> WRITTEN TASK A
Turn everything in the listing from the line containing "order: Hymenoptera" down through the last line of the listing into a JSON list of strings, one string per line, with blank lines omitted.

> TEXT EXTRACT
Skip to content

Latest commit

 

History

History
224 lines (174 loc) · 10.4 KB

File metadata and controls

224 lines (174 loc) · 10.4 KB

  BIP: ?
  Layer: Applications
  Title: Formosa --- Themed mnemonic sentences for generating deterministic keys
  Author: Yuri S Villas Boas <yuri@t3infosecurity.com>
          André Fidencio Gonçalves <andre7c4@gmail.com>
  Comments-Summary: No comments yet.
  Comments-URI: https://github.com/bitcoin/bips/wiki/Comments:BIP-formosa
  Status: Draft
  Type: Standards Track
  Created: 2021-12-10
  License: BSD-2-Clause
  Requires: BIP-0032, BIP-0039
  Post-History: https://www.toptal.com/cryptocurrency/formosa-crypto-wallet-management

Table of Contents

Abstract

This BIP describes an expansion of BIP-0039 for the generation of deterministic wallets. Where BIP-0039 uses a flat list of unrelated words, Formosa organizes mnemonic words into themed sentences with syntactic structure and semantic coherence, substantially improving memorability while retaining all properties of the original scheme.

It consists of two parts: generating the mnemonic and converting it into a binary seed. This seed can be later used to generate deterministic wallets using BIP-0032 or similar methods.

Full forward and backward compatibility with BIP-0039 is maintained: seed derivation internally converts any Formosa mnemonic back to its equivalent BIP-0039 representation, so existing keys and addresses are preserved.

Copyright

This BIP is licensed under the BSD 2-clause license.

Motivation

A mnemonic code or sentence is superior for human interaction compared to the handling of raw binary or hexadecimal representations of a wallet seed. The sentence could be written on paper or spoken over the telephone.

However, human memory is an associative process: information is more readily retained when it can be linked to existing knowledge through semantic associations, visual imagery, and narrative context. A BIP-0039 mnemonic is a sequence of unrelated words with no syntactic or semantic relationship, making it difficult to form the mental associations that aid long-term retention.

Formosa builds upon BIP-0039 by organizing mnemonic words into themed sentences with syntactic roles (e.g., subject, adjective, object, location). Each sentence draws vocabulary from a coherent semantic domain --- medieval fantasy, science fiction, nature, finance, or any custom theme --- enabling the user to form vivid mental images that reduce memorization effort per bit of entropy.

This guide is meant to be a way to transport computer-generated randomness with a human-readable transcription. It's not a way to process user-created sentences (also known as brainwallets) into a wallet seed.

Generating the mnemonic

The mnemonic must encode entropy in a multiple of 32 bits. With more entropy security is improved but the sentence length increases. We refer to the initial entropy length as ENT. The allowed size of ENT is 128-256 bits.

> WRITTEN TASK B
Carry on writing the Formosa mnemonic proposal, picking up after its final sentence.

> MATERIAL FOR THIS EXERCISE
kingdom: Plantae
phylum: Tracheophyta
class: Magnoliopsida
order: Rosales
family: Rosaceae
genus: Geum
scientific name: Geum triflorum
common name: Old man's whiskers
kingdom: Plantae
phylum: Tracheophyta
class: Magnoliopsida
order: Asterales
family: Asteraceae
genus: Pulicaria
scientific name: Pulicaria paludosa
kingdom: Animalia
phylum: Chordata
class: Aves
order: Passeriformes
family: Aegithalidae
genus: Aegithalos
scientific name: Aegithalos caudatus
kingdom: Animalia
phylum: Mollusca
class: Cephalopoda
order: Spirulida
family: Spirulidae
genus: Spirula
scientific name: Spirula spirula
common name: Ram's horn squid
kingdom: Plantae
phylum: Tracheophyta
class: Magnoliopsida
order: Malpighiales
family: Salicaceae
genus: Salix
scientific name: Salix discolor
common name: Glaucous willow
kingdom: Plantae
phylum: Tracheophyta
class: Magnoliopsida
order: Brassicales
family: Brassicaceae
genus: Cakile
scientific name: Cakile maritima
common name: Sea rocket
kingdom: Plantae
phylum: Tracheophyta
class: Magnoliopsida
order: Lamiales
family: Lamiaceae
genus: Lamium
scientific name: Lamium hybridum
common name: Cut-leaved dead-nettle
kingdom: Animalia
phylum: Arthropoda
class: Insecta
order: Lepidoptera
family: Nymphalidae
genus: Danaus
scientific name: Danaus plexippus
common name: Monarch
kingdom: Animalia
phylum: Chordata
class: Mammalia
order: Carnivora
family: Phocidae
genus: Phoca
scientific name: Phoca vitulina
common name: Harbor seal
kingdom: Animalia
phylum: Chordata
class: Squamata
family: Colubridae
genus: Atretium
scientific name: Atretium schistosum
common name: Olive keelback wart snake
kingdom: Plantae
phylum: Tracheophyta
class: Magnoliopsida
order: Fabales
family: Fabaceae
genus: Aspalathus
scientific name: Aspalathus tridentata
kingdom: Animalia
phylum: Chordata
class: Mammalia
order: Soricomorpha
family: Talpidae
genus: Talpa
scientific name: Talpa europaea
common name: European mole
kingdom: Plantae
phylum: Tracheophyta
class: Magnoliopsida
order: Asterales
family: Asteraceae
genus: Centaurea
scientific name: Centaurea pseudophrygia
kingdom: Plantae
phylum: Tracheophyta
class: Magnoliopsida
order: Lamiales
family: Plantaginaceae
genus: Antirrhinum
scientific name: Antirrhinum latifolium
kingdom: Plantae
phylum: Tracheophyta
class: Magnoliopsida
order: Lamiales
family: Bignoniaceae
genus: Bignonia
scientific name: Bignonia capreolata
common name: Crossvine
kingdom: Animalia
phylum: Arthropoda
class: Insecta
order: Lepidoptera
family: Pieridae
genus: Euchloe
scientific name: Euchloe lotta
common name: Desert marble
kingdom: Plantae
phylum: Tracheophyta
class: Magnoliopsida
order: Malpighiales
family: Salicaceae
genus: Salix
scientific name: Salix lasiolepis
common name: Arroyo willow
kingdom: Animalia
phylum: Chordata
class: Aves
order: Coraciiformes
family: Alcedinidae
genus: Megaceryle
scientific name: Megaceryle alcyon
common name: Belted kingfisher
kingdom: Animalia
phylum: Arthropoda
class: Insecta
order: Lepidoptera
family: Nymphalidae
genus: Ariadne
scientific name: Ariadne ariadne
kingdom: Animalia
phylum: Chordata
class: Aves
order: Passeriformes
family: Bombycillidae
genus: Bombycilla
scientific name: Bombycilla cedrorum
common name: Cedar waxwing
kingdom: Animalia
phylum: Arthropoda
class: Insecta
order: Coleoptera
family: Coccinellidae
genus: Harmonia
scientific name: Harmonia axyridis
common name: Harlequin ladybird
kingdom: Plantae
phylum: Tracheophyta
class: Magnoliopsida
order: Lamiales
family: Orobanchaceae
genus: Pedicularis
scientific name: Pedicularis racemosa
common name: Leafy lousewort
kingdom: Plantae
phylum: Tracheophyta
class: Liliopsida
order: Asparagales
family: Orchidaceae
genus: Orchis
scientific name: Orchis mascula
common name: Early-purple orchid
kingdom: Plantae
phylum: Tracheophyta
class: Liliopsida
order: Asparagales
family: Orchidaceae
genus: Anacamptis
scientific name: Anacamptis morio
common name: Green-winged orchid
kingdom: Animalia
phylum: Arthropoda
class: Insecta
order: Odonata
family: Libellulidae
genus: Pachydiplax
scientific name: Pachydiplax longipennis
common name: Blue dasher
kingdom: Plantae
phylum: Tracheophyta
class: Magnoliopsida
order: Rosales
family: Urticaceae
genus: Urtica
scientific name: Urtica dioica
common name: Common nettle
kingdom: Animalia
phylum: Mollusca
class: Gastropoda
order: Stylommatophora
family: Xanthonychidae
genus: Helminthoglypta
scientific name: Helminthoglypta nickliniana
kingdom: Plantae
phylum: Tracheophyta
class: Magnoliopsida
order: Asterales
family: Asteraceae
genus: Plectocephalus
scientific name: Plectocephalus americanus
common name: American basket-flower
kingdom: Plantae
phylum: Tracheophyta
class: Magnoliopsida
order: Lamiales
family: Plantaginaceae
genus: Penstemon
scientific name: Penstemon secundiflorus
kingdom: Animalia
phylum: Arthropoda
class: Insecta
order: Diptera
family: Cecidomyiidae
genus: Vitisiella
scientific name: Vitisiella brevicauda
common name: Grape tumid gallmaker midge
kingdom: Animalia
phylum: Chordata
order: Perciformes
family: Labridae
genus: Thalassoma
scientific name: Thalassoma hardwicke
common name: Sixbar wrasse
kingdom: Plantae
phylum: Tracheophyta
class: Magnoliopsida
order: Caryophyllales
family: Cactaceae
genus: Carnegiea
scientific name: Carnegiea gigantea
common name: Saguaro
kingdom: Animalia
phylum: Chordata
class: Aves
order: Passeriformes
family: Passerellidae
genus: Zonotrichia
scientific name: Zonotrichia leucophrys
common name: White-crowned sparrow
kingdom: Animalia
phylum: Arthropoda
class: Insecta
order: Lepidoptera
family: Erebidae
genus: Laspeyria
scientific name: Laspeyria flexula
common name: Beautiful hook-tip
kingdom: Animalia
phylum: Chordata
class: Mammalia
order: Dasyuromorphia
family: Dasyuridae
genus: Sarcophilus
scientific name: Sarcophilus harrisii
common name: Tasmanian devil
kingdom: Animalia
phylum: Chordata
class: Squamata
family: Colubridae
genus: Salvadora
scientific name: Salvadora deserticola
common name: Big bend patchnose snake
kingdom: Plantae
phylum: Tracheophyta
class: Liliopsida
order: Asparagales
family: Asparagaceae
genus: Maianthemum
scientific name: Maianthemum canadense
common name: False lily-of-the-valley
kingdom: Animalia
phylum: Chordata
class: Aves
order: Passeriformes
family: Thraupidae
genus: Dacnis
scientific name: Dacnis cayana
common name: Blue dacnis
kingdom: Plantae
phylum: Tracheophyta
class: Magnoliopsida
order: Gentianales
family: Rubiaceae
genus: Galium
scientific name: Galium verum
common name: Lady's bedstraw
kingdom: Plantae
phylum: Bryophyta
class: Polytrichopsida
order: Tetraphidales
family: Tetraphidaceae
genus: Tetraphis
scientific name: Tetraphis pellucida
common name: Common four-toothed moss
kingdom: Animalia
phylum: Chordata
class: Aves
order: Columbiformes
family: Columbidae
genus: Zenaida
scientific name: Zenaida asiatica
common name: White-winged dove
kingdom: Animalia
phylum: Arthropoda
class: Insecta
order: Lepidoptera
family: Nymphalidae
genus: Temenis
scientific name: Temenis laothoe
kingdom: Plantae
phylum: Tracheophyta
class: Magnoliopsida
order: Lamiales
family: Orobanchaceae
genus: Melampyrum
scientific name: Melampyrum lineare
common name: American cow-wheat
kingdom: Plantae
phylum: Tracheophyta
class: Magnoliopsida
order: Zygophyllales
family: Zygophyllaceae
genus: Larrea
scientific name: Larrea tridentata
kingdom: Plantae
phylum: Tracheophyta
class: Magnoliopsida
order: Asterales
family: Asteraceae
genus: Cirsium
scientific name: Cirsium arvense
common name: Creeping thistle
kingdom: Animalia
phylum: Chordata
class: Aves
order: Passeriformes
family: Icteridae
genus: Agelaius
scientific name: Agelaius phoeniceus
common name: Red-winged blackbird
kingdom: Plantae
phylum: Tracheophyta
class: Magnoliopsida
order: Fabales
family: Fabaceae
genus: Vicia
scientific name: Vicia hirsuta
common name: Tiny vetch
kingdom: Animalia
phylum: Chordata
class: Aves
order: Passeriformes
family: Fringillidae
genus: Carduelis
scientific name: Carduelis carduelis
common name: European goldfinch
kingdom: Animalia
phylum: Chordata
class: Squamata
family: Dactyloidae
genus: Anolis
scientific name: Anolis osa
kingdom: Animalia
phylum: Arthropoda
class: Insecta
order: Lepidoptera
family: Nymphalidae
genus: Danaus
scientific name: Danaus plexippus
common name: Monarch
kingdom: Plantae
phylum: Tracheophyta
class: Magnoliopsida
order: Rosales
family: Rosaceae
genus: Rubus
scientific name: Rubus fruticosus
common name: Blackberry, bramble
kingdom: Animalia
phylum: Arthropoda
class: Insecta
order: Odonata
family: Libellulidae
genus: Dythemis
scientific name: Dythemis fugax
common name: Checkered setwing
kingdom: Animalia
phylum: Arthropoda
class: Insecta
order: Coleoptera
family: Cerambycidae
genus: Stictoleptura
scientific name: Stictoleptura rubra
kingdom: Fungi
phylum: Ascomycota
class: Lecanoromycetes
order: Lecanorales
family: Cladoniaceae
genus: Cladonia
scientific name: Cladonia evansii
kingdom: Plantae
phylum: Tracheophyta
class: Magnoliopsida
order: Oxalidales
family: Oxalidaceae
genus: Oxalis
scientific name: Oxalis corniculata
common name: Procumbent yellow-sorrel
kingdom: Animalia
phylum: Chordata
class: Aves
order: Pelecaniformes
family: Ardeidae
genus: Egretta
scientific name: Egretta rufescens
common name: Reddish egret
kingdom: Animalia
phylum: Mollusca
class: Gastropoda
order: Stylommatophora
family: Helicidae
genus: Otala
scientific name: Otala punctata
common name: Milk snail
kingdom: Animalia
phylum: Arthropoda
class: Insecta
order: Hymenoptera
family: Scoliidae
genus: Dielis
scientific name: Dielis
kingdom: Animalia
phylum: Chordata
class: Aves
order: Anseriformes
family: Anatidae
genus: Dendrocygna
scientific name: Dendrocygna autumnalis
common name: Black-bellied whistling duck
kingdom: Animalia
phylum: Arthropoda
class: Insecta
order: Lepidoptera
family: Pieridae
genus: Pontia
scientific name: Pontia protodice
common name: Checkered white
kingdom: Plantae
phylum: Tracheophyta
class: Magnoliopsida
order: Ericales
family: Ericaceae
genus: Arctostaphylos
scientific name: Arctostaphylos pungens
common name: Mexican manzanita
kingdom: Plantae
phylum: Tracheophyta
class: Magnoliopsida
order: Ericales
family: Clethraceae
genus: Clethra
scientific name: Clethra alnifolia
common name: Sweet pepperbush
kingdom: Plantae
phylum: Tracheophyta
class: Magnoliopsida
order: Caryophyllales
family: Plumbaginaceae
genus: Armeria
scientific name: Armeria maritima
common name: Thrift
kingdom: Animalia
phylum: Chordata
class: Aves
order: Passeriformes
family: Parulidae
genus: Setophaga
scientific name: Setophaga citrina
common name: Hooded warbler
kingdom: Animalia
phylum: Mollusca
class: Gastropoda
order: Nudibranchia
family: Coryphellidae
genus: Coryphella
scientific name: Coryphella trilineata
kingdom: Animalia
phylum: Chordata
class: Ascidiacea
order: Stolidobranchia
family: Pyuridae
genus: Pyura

> WRITTEN ANSWER A
[
  "order: Hymenoptera",
  "family: Scoliidae",
  "genus: Dielis",
  "scientific name: Dielis",
  "kingdom: Animalia",
  "phylum: Chordata",
  "class: Aves",
  "order: Anseriformes",
  "family: Anatidae",
  "genus: Dendrocygna",
  "scientific name: Dendrocygna autumnalis",
  "common name: Black-bellied whistling duck",
  "kingdom: Animalia",
  "phylum: Arthropoda",
  "class: Insecta",
  "order: Lepidoptera",
  "family: Pieridae",
  "genus: Pontia",
  "scientific name: Pontia protodice",
  "common name: Checkered white",
  "kingdom: Plantae",
  "phylum: Tracheophyta",
  "class: Magnoliopsida",
  "order: Ericales",
  "family: Ericaceae",
  "genus: Arctostaphylos",
  "scientific name: Arctostaphylos pungens",
  "common name: Mexican manzanita",
  "kingdom: Plantae",
  "phylum: Tracheophyta",
  "class: Magnoliopsida",
  "order: Ericales",
  "family: Clethraceae",
  "genus: Clethra",
  "scientific name: Clethra alnifolia",
  "common name: Sweet pepperbush",
  "kingdom: Plantae",
  "phylum: Tracheophyta",
  "class: Magnoliopsida",
  "order: Caryophyllales",
  "family: Plumbaginaceae",
  "genus: Armeria",
  "scientific name: Armeria maritima",
  "common name: Thrift",
  "kingdom: Animalia",
  "phylum: Chordata",
  "class: Aves",
  "order: Passeriformes",
  "family: Parulidae",
  "genus: Setophaga",
  "scientific name: Setophaga citrina",
  "common name: Hooded warbler",
  "kingdom: Animalia",
  "phylum: Mollusca",
  "class: Gastropoda",
  "order: Nudibranchia",
  "family: Coryphellidae",
  "genus: Coryphella",
  "scientific name: Coryphella trilineata",
  "kingdom: Animalia",
  "phylum: Chordata",
  "class: Ascidiacea",
  "order: Stolidobranchia",
  "family: Pyuridae",
  "genus: Pyura"
]

> WRITTEN ANSWER B
First, an initial entropy of ENT bits is generated. A checksum is generated by taking the first ENT / 32 bits of its SHA256 hash. This checksum is appended to the end of the initial entropy. Next, these concatenated bits are split into groups of 33 bits, which we call sentences. Each sentence is further subdivided into variable-length bit fields, one per syntactic category, whose lengths are defined by the active theme. Each bit field encodes an index into the corresponding category's word list. Finally, we convert these indices into words and use the joined words as a mnemonic sentence.

BIP-0039 is a special case where each sentence contains three 11-bit fields indexing a single 2048-word list (3 x 11 = 33).

The following table describes the relation between the initial entropy length (ENT), the checksum length (CS), the number of 33-bit sentences (S), and the length of the generated mnemonic sentence (MS) in words. The word count assumes a 6-word theme; for BIP-0039 (3 words per sentence), divide by 2.

CS = ENT / 32
S  = (ENT + CS) / 33

|  ENT  | CS | ENT+CS |  S  | MS (6-word) | MS (BIP-0039) |
+-------+----+--------+-----+-------------+---------------+
|  128  |  4 |   132  |  4  |     24      |      12       |
|  160  |  5 |   165  |  5  |     30      |      15       |
|  192  |  6 |   198  |  6  |     36      |      18       |
|  224  |  7 |   231  |  7  |     42      |      21       |
|  256  |  8 |   264  |  8  |     48      |      24       |

For each 33-bit sentence, the word selection algorithm proceeds as follows:

  1. Initialize an empty sentence array with one slot per category.
  2. For each category in the theme's filling order:
    1. Extract BIT_LENGTH bits from the current position in the bit stream.
    2. Interpret them as an unsigned integer index.
    3. If the category is led by another category, look up the appropriate sub-list from the leading category's mapping using the already-selected leading word. Otherwise, use the category's total word list.
    4. Select the word at the computed index from the resolved word list.
    5. Place the word into the sentence array at the position given by the theme's natural order.
  3. Output the words in natural order.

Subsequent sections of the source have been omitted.